_EXERCISE AIM_. Leave the pictures out, and transcribe the material below exactly from the line with "Figure 20. Pier-1" to the line with "Figure 5. The", both lines included.

_PROVIDED MATERIAL_.
++++++
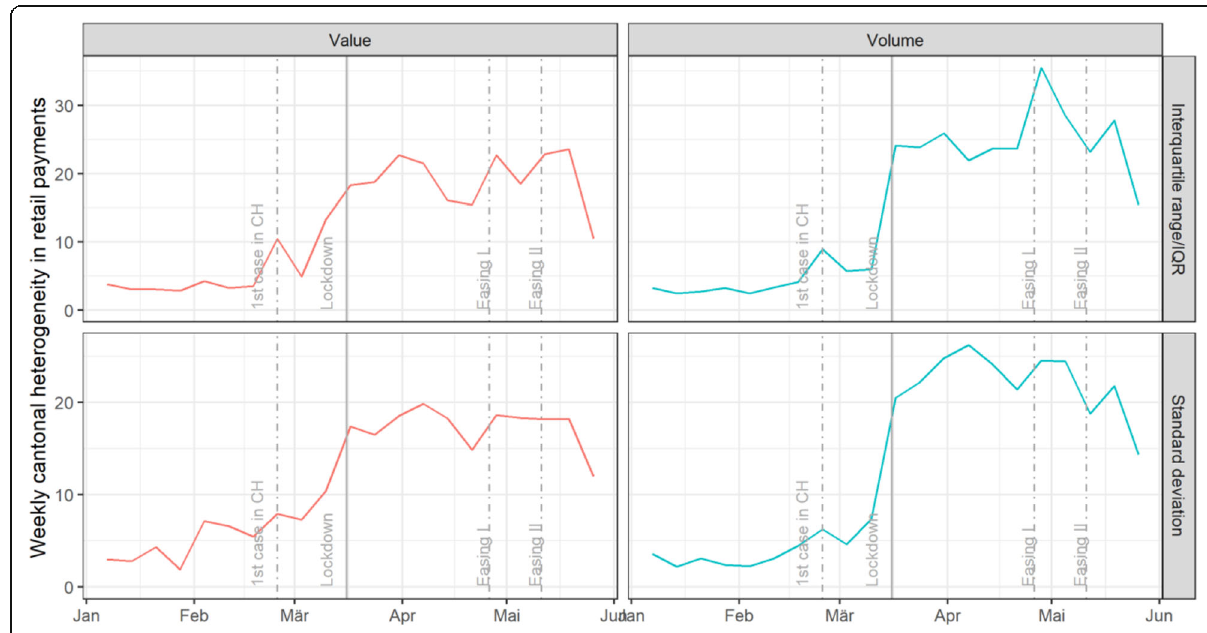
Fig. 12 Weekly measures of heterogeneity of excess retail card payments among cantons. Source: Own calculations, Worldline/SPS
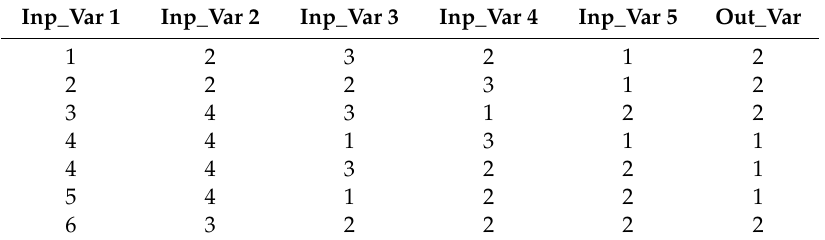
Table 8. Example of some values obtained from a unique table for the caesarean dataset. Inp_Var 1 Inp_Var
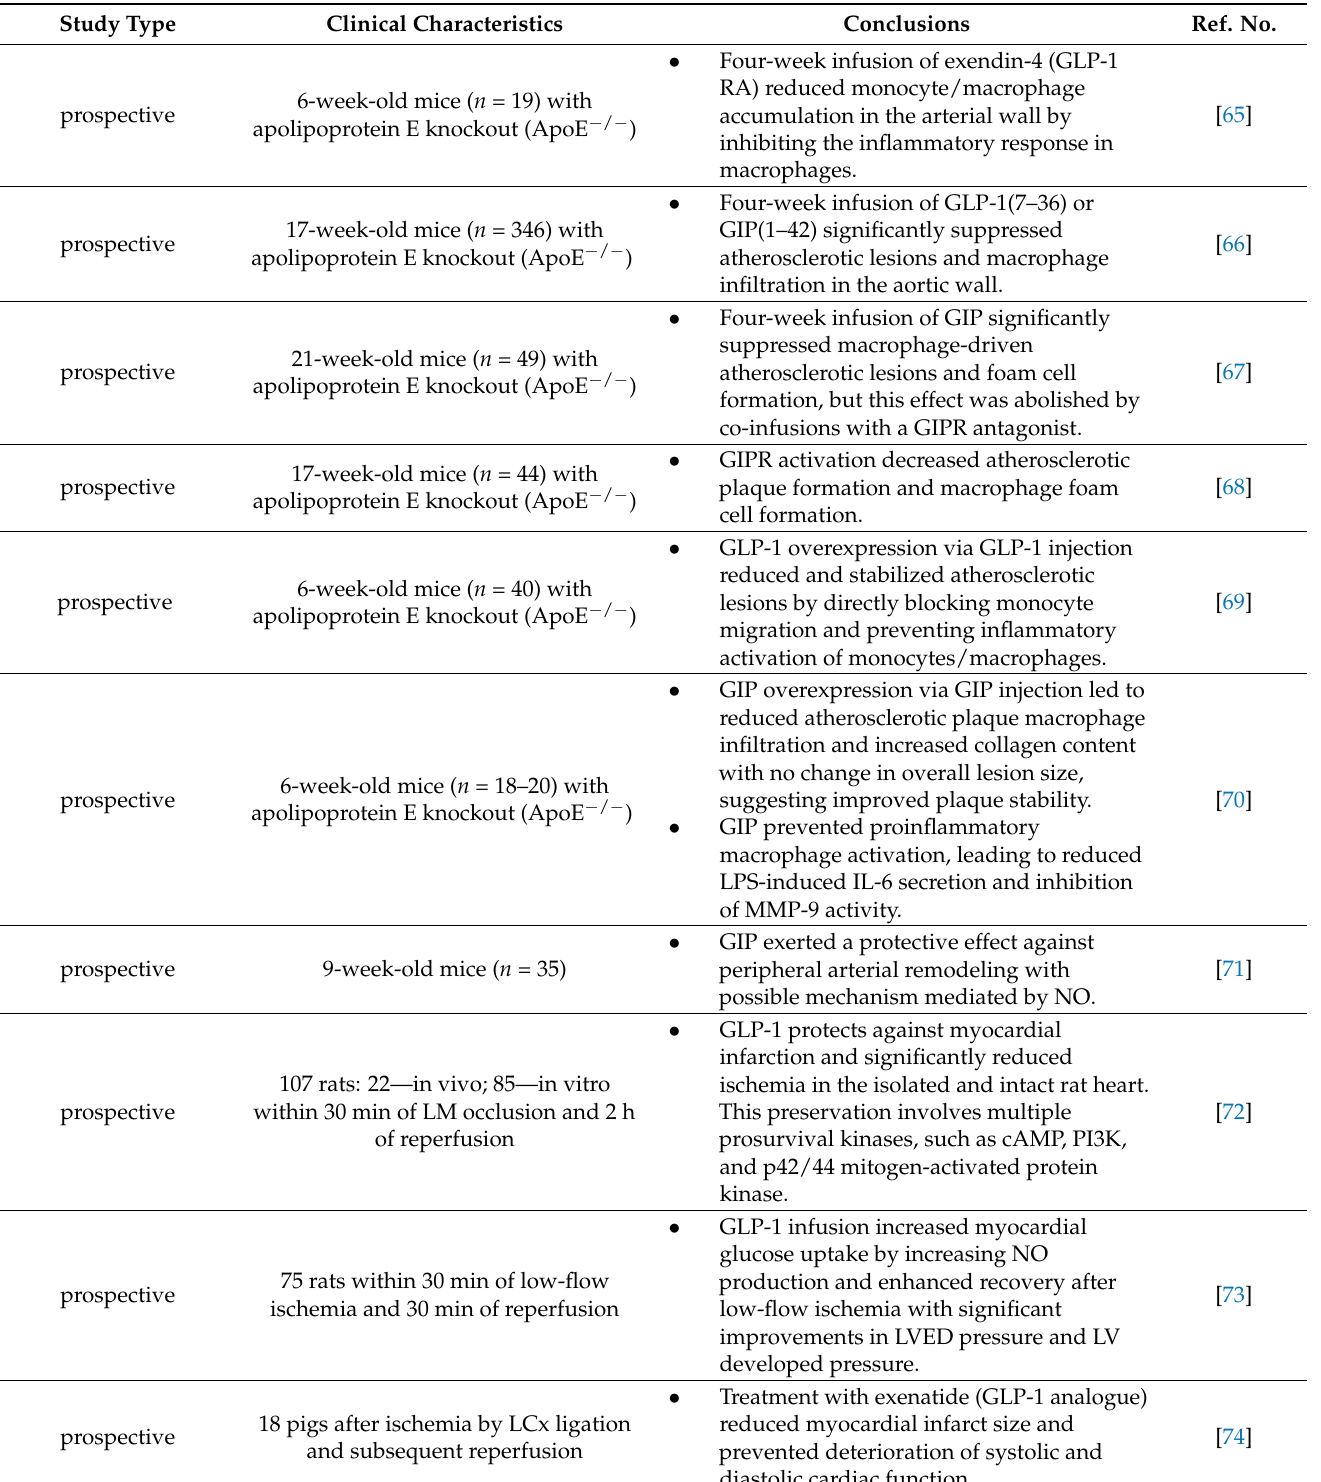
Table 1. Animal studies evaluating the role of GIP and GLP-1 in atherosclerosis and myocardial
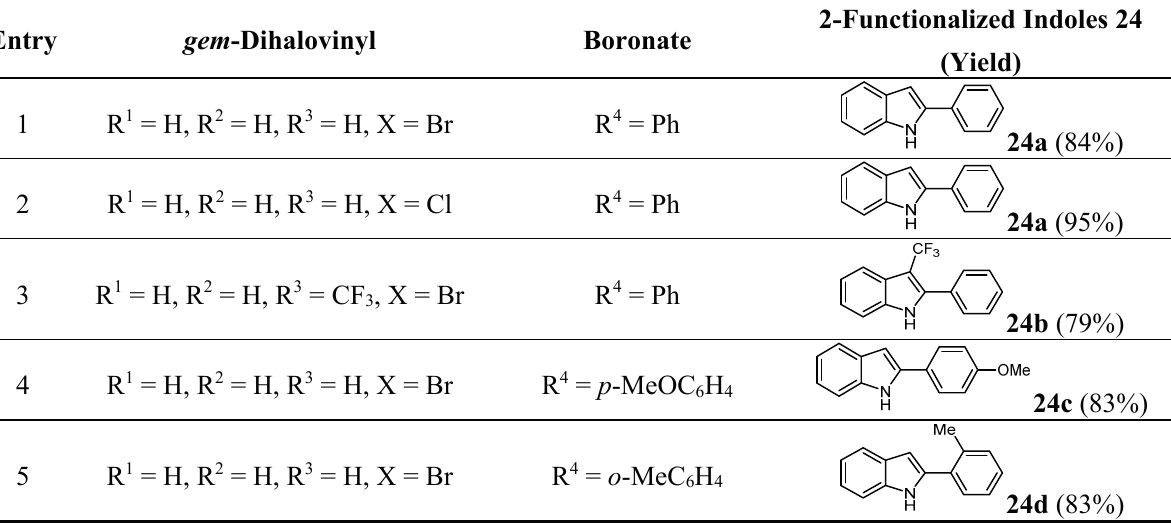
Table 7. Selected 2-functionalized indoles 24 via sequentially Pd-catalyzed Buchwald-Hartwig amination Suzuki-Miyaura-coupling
++++++
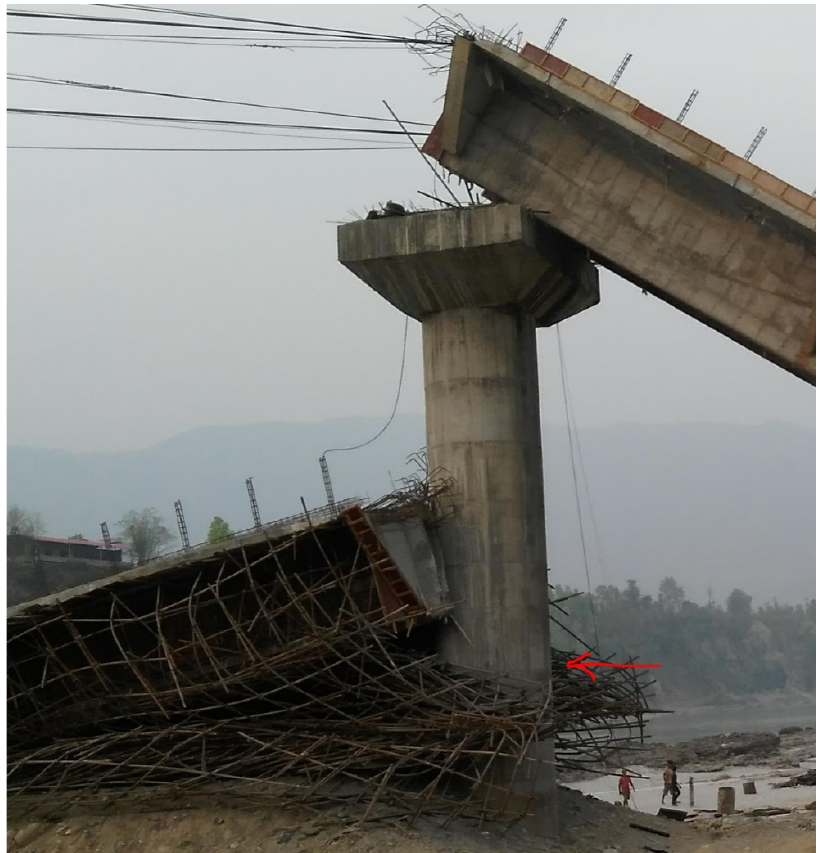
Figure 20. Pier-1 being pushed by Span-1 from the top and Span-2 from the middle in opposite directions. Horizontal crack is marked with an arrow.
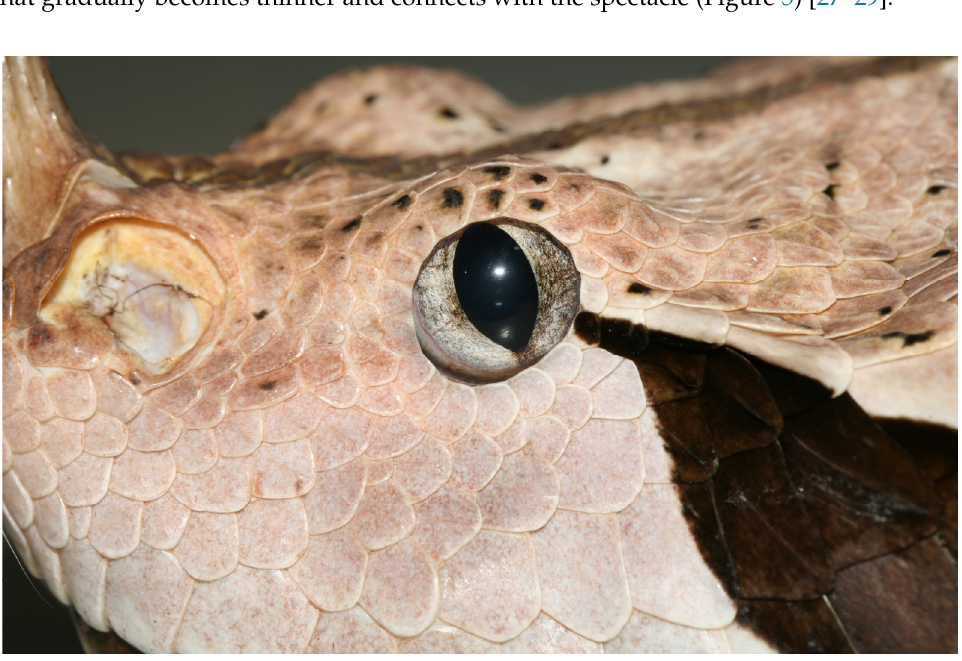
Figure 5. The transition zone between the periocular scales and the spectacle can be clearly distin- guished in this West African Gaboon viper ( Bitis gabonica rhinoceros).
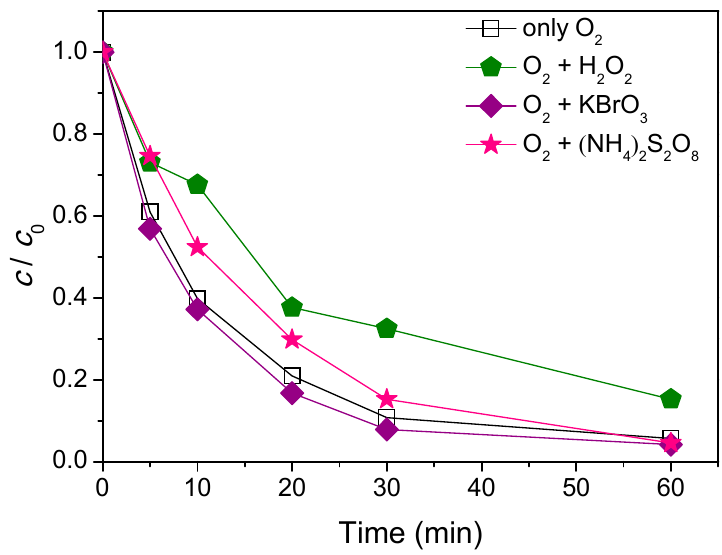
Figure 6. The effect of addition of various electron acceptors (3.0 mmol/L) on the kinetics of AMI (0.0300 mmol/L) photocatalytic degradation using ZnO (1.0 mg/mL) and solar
++++++
_RESULT OF THE EXERCISE_.
Figure 20. Pier-1 being pushed by Span-1 from the top and Span-2 from the middle in opposite directions. Horizontal crack is marked with an arrow.
Figure 5. The transition zone between the periocular scales and the spectacle can be clearly distin- guished in this West African Gaboon viper ( Bitis gabonica rhinoceros).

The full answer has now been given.